_YOUR ASSIGNMENT_
All the lines below should appear again unchanged, though their pictures should not.

_INPUT DATA_
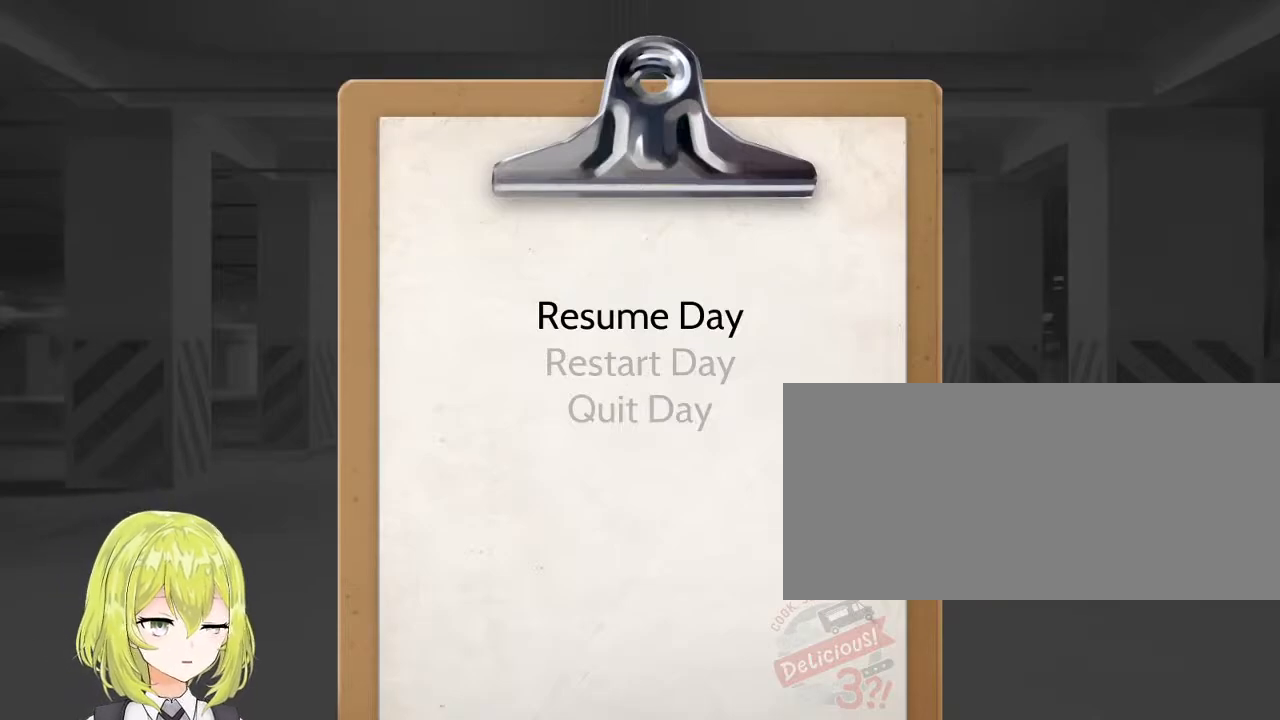
{"keys": [], "events": [[16, "d", "down"], [83, "a", "up"], [83, "s", "up"], [116, "d", "up"]]}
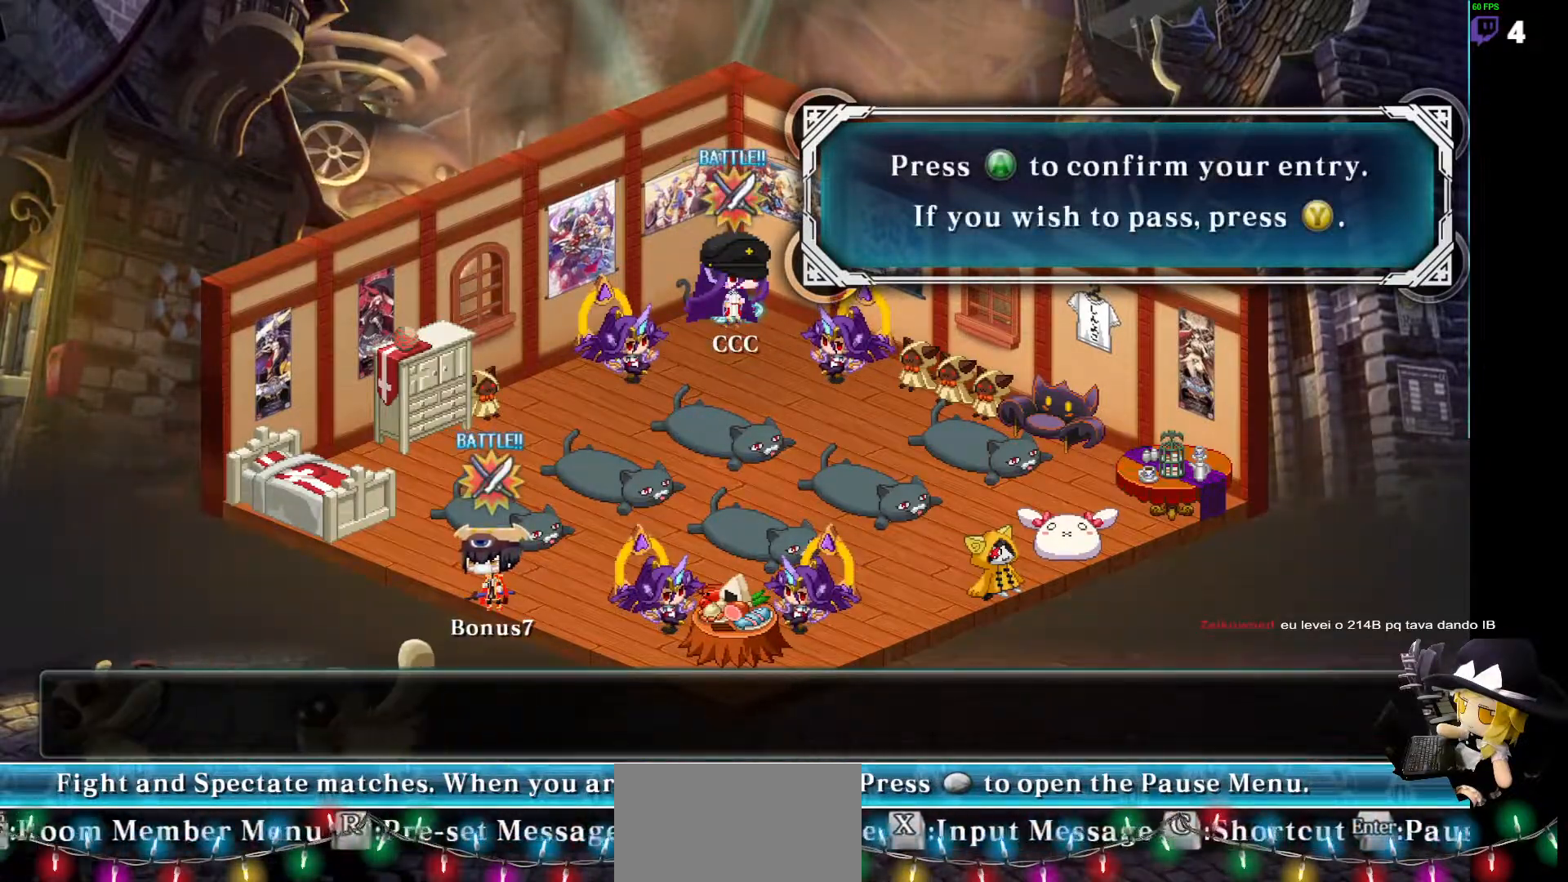
Gameplay with a controller (arcade stick); each line is a JSON object with the inputs held at the frame after it. "events" lists button and stick changes between this image and that frame as [ms after this image, input, new state], when the widget could be followed in between. Not read: DPAD_DOWN L1 L3 R3 other_buttons.
{"buttons": []}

_ANSWER TO THIS EXERCISE_
{"keys": [], "events": [[16, "d", "down"], [83, "a", "up"], [83, "s", "up"], [116, "d", "up"]]}
Gameplay with a controller (arcade stick); each line is a JSON object with the inputs held at the frame after it. "events" lists button and stick changes between this image and that frame as [ms after this image, input, new state], when the widget could be followed in between. Not read: DPAD_DOWN L1 L3 R3 other_buttons.
{"buttons": []}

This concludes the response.